Türkiye siyasetinde köklü değişimlere neden olan Kürt meselesi ve terörle mücadele süreci, yeni bir döneme mi giriyor? MHP lideri Devlet Bahçeli’nin Abdullah Öcalan’a yönelik "Terörün tamamen bittiğini ve örgütün lağvedildiğini haykırsın, gelip mecliste konuşsun" çağrısı, bu soruyu akıllara getirdi. Bahçeli’nin bu sözleri, Türkiye siyasetinde ciddi yankı buldu ve hemen hemen her kesimde tartışmalara yol açtı.

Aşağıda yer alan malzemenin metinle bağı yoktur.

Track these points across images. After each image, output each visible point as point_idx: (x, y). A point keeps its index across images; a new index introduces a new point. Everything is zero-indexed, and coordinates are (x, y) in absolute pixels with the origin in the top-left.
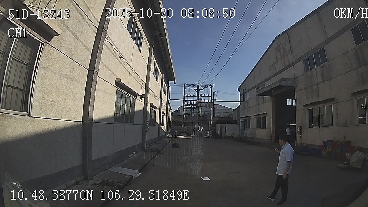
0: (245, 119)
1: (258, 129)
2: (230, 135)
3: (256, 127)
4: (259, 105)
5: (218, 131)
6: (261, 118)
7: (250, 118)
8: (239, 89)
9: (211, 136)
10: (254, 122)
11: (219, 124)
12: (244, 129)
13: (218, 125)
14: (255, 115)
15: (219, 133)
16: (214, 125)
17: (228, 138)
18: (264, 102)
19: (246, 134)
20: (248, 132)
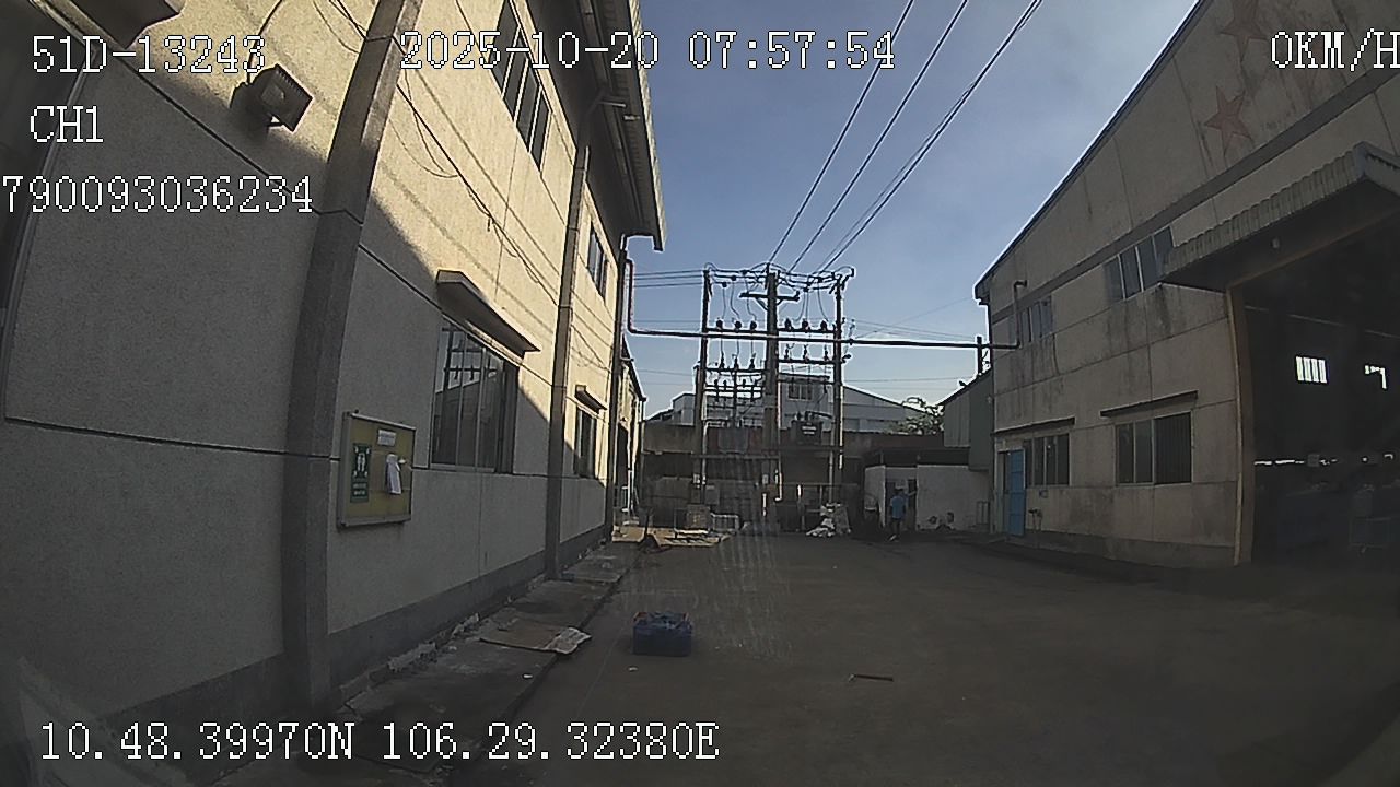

2013-2015 yılları arasında Türkiye, Çözüm Süreci adıyla bilinen bir barış arayışına girmişti. Bu süreçte, Kürt meselesinin çözümü için müzakereler yürütüldü. Ancak süreç, 2015'te sona erdi ve sonrasında Türkiye, terörle mücadelede sert politikalar izlemeye devam etti. Bahçeli, o dönemden bu yana devletin terör örgütüyle pazarlığa oturmasını şiddetle reddetmiş, müzakere yerine “kıran kırana mücadele” stratejisini savunmuştu.
Bahçeli’nin Öcalan’a yönelik bu son çağrısı da aslında devletin terörle müzakere etmesine dair yaklaşımını değiştirmediğini gösteriyor. Bu çıkış, devletin terörle mücadelesinde ödün vermeyeceği ve terör örgütünün tek yolunun silah bırakıp adalete teslim olmak olduğunu bir kez daha vurguluyor. Ancak bu defa Bahçeli, Öcalan’ın örgütü tek taraflı olarak tasfiye etmesi gerektiğini söylüyor. Bu söylem, Öcalan’ın mecliste konuşma yapması gibi radikal bir öneriyle birlikte gelse de, esasen PKK’nın tamamen silah bırakması gerektiğine işaret ediyor.
Bu açıklamalara özellikle ana muhalefet partisi ile diğer partilerden gelen olumlu tepkiler mesajın iyi okunduğunu göstermektedir. Bu olumlu havanın iyi değerlendirilmesi Türkiye siyasetine, barışa, huzura ve hatta ekonomik hayata yeni bir şekil vermesi kaçınılmaz olacaktır. Umarım sonraki adımlar da bu minvalde atılmaya devam edilir.
Dünya genelinde de yankı bulan Bahçeli’nin açıklamalarımanşetlerde yer aldı. Reuters, Bahçeli’nin bu sözlerini, 40 yıllık çatışmayı bitirmeye yönelik yeni çabaların bir parçası olarak değerlendirirken, ABD merkezli AssociatedPress Bahçeli’nin PKK’nın silah bırakması durumunda Öcalan’ın serbest bırakılabileceğine dair benzeri görülmemiş bir açıklama yaptığını manşetlerine taşıdı.
Bugünkü konjonktürde Bahçeli’nin açıklamaları, çok iyi okumak gerekmektedir. Süreç her gün hızla değişirken Türkiye’nin birlik ve beraberlik için kaybedecek artık fazladan zamanı yoktur. Etrafımızda halen devam eden Rusya Ukrayna Savaşı, İsrail’in Gazze’yi işgali, ardından Lübnan’a girmesi yabana atılacak gelişmeler değildir. Bu sürecin içerisine çekilmeye çalışılan İran’ı da düşünürsek adımlarımızı bir atıp bin düşünmemiz gerekmektedir.
Bu sözlerin ardından hemen Kahramankazan’da savunma sanayimizin göz bebeği TUSAŞ’a yönelik terör saldırısının da iyice analiz edilmesi gerekmektedir. Türkiye’ninher zaman büyümesi, gelişmesi ve dünyayı parselleyen ülkelere kafa tutması hiçbir zaman bu ülkelerin ve tetikçilerinin işine gelmemiştir.
Sonuç olarak, Bahçeli’nin bu çıkışı, ardında yaşanan olayları birlikte değerlendirdiğimizde Türkiye’nin hiçbir zaman huzura ve barışa kavuşmaması için elinden geleni ardına koymayan, bu olumsuz süreçten nemalanan ülkelerin ve yapıların rahat durmayacağını belli etmiştir. Devletimizin atacağı kararlı adımların ve sunduğu tekliflerin muhataplarınca iyice değerlendirilip bu fırsatın kaçırılmaması ülkemizde güçlü bir birliğin ve beraberliğin sağlanmasına katkı saylayacaktır.